IAMconsortium / pyam

Analysis & visualization of energy & climate scenarios
https://pyam-iamc.readthedocs.io/
Apache License 2.0
221 stars 115 forks source link

read_iiasa() - filter also by meta information #789

Open bs538 opened 8 months ago

bs538 commented 8 months ago

It would be helpful if read_iiasa() could also filter for meta information like climate assessment category. Use case: I tried to download data for all C1 scenarios from the AR6-DB. This works with the below, but when extending the query to more than just global and selected variables the memory requirements get very large. Adding the option to add meta information to the query (as commented line) would remove the need to first download and store a large file in memory.

df = pyam.read_iiasa("ar6-public",
    region = "World",
    variable = ['Emissions|CO2', 'Primary Energy|Coal'],
    # Category = "C1",
    meta=['Category', "IMP_marker"])

df.filter(Category="C1", inplace=True)

(With thanks to @jkikstra for confirming that this is currently not possible.)

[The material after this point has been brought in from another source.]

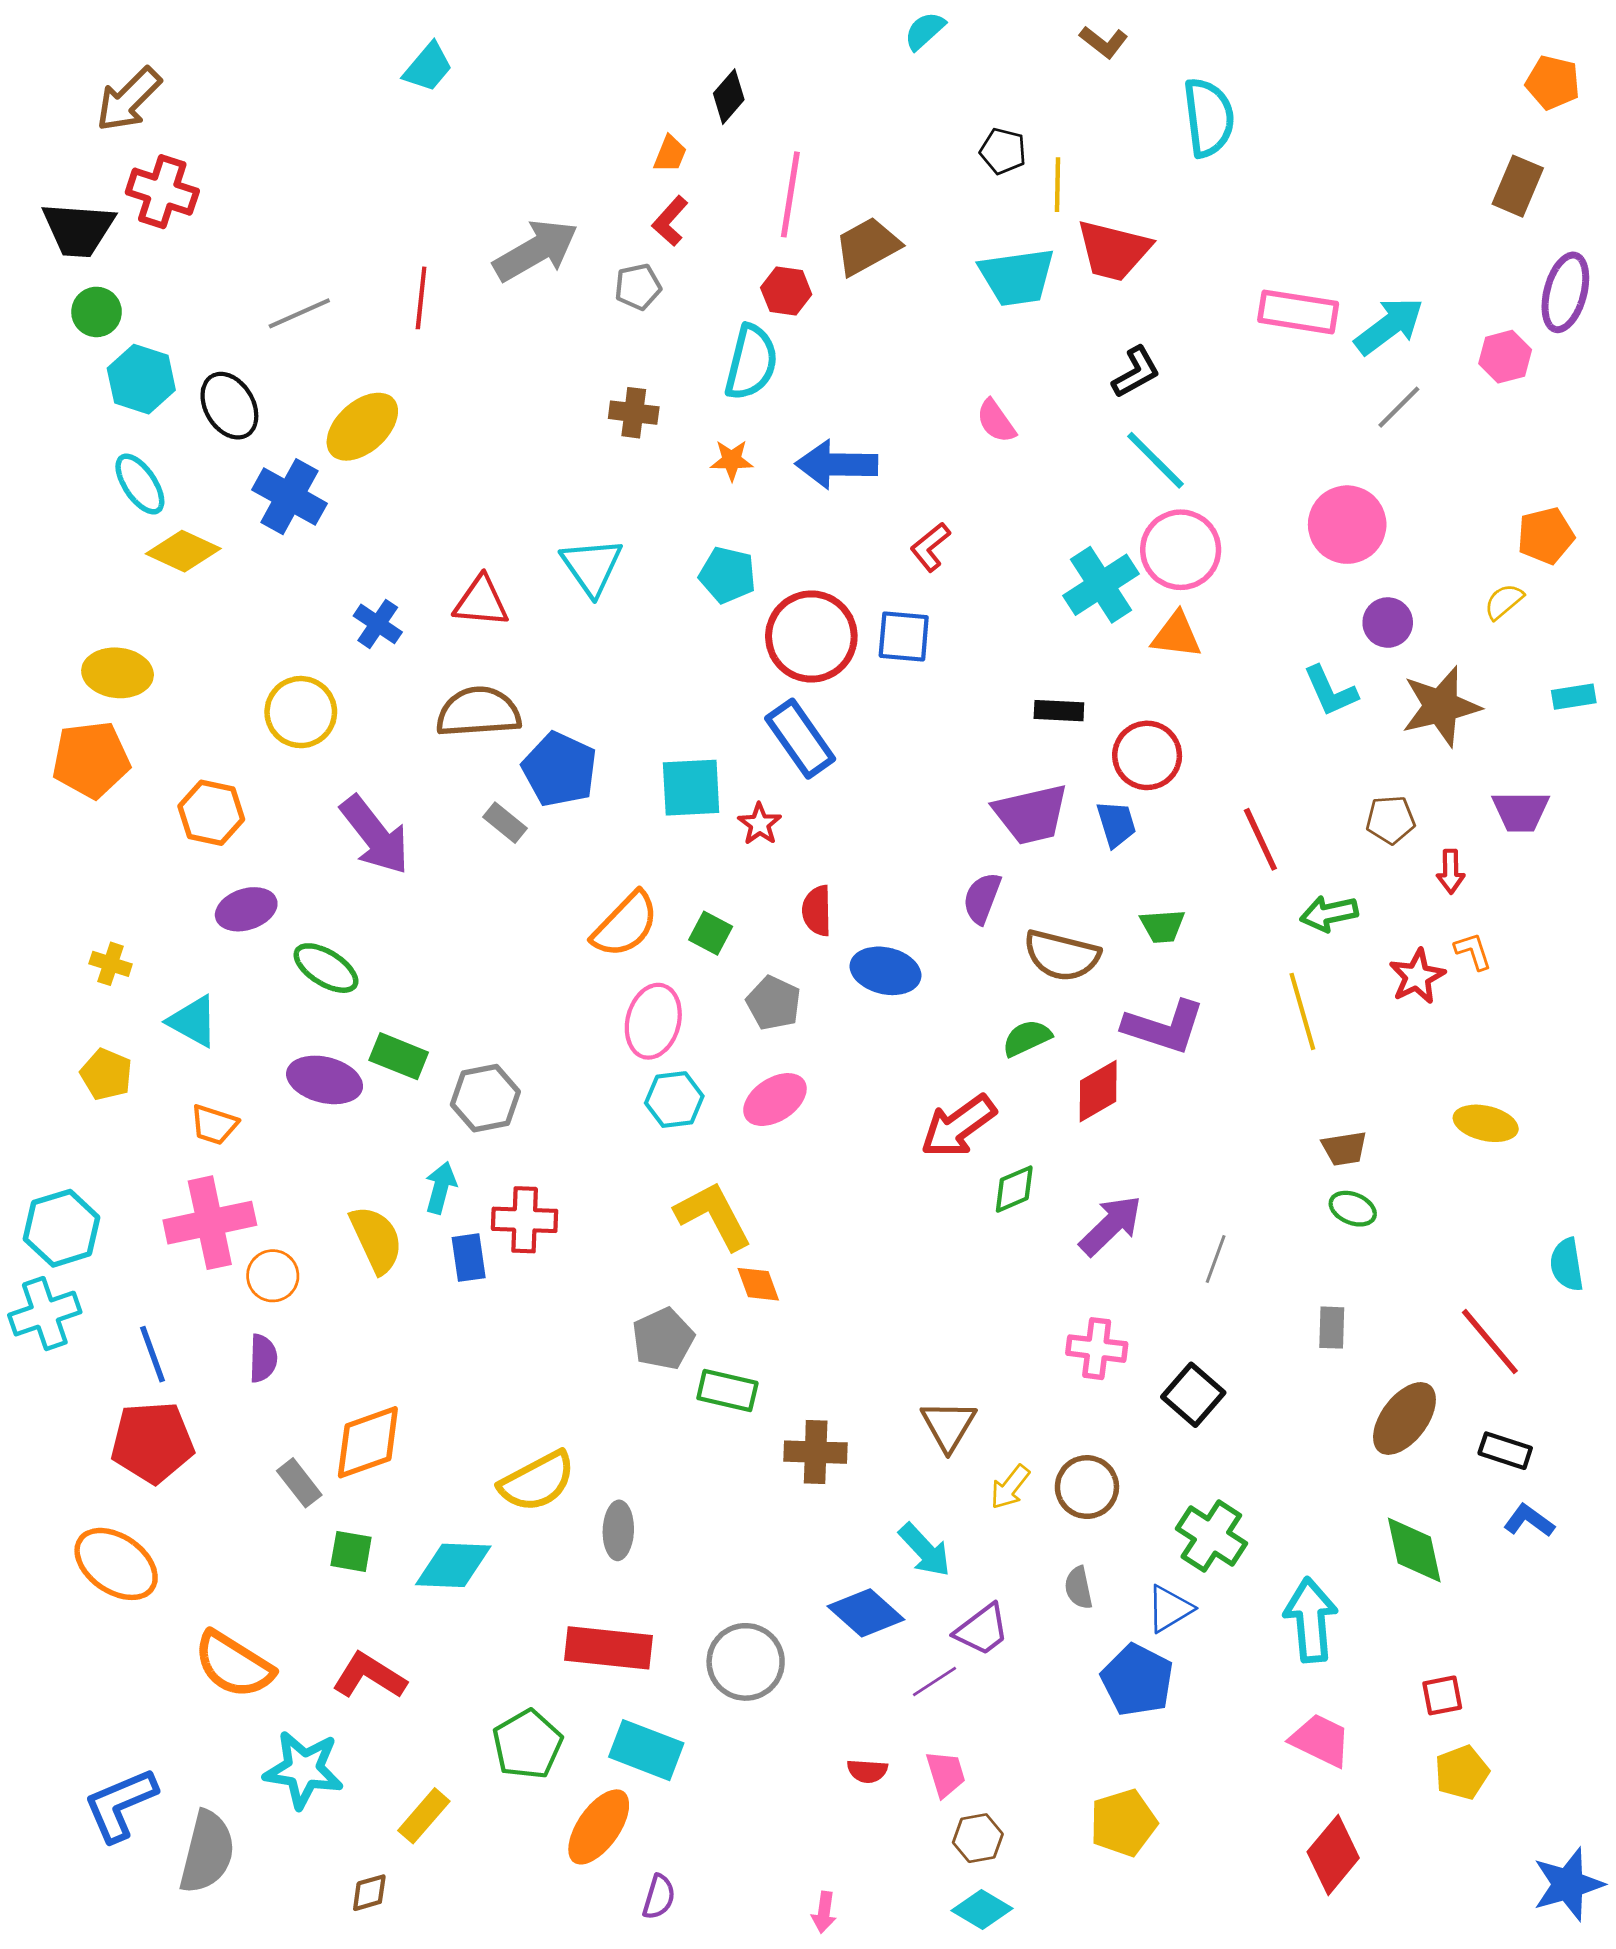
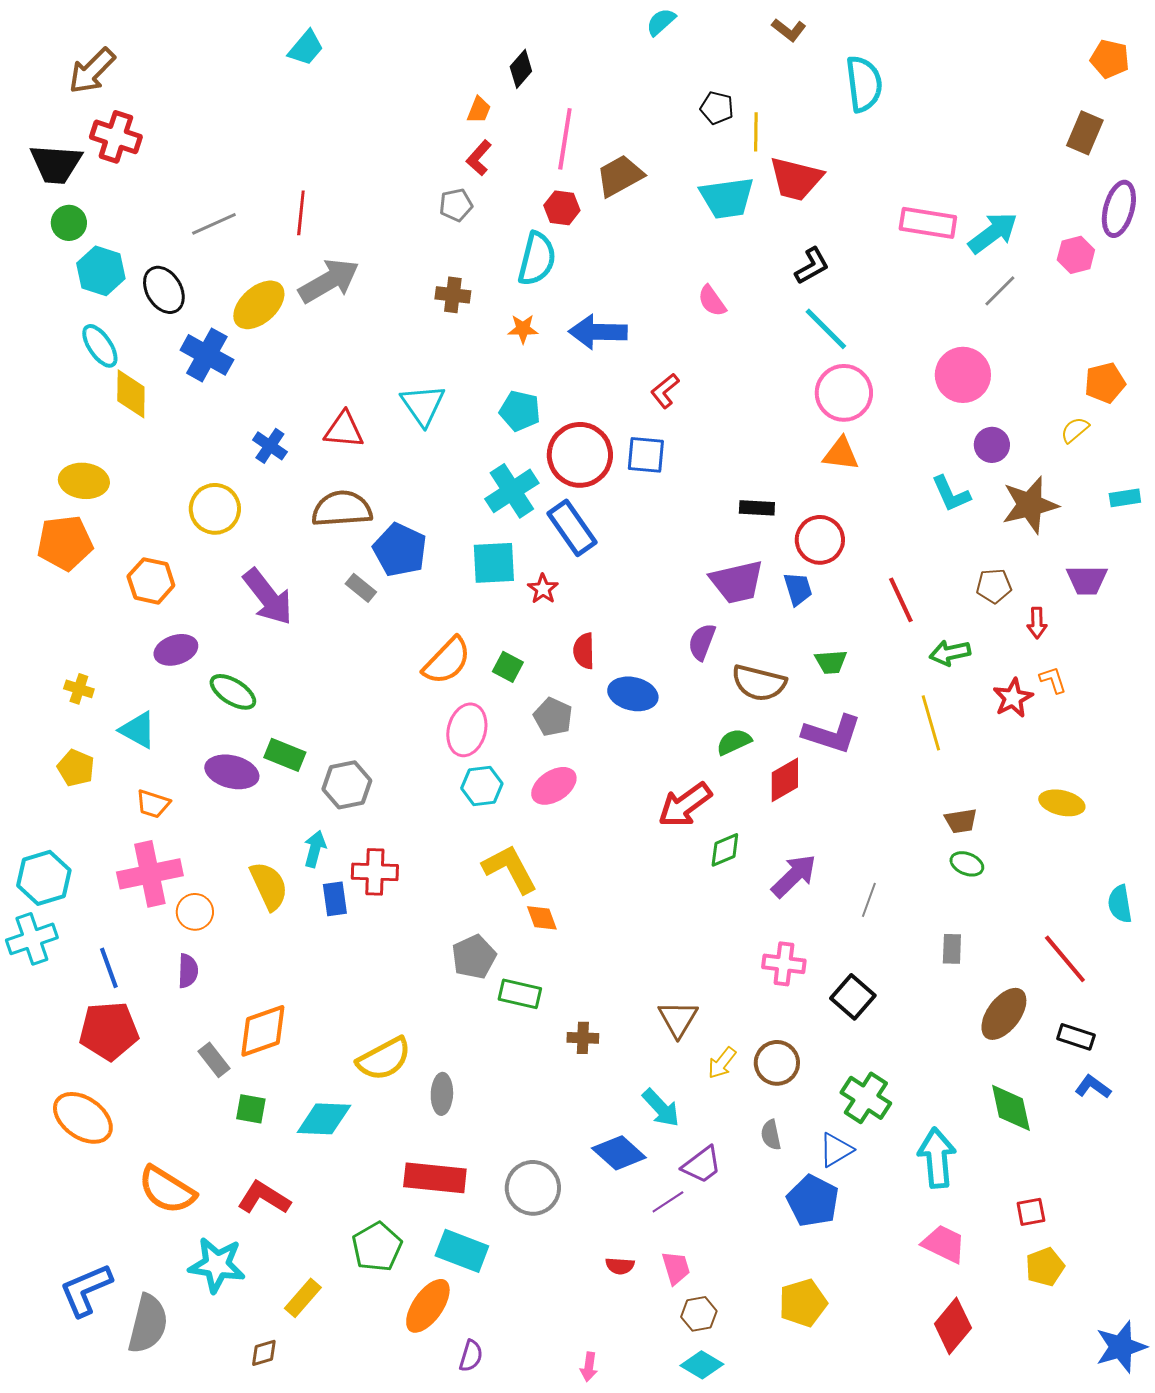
gray arrow: (536, 250) -> (329, 281), moved
yellow diamond: (183, 551) -> (131, 394), turned 66
cyan cross: (1101, 585) -> (512, 491), moved
brown cross: (816, 1452) -> (583, 1038), size x0.7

danielhuppmann commented 8 months ago

Indeed, this was possible (I believe) but was lost a while back due to a regression in the RestAPI of the ixmp package.

We will implement this feature as part of the migration to the ixmp4 package for hosting IIASA scenario databases, see http://docs.ece.iiasa.ac.at/ixmp4

rongqizhu commented 2 months ago

I have the same needs as you. Following your example, I tried to use a filter to categorize, as shown. But I have two question:

  1. Why the filtered IamDataFrame can not be assigned to the new variable, It seems to be an empty table.
  2. How can I filter out multiple categories at once, like df.filter(Category=["C1","C2","C3"], inplace=True) @danielhuppmann, @jkikstra Some ideas about addressing it? Thank you! image
danielhuppmann commented 2 months ago

This is an unrelated question to the initial issue, and this is purely a mistake in your python code. You use the argument inplace=True, so the filter-operation happens directly on ar6_gas (which as you can see in the following cell now only has the C1 category).

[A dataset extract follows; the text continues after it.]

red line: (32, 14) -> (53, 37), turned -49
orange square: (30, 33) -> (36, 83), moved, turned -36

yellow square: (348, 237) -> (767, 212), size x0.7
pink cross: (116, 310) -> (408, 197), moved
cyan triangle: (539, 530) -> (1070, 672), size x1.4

When you call ar6_gas.filter(Category="C1", inplace=True), the method does not return any object, hence ar6_gas_c1 is None - see the error message in the last cell of the screenshot.

This behavior directly follow the equivalent pandas behavior for inplace, so please read the docs there.

rongqizhu commented 2 months ago

This is an unrelated question to the initial issue, and this is purely a mistake in your python code. You use the argument inplace=True, so the filter-operation happens directly on ar6_gas (which as you can see in the following cell now only has the C1 category).

When you call ar6_gas.filter(Category="C1", inplace=True), the method does not return any object, hence ar6_gas_c1 is None - see the error message in the last cell of the screenshot.

This behavior directly follow the equivalent pandas behavior for inplace, so please read the docs there.

Thank you for your reply. It is my negligence. I have already solved this problem.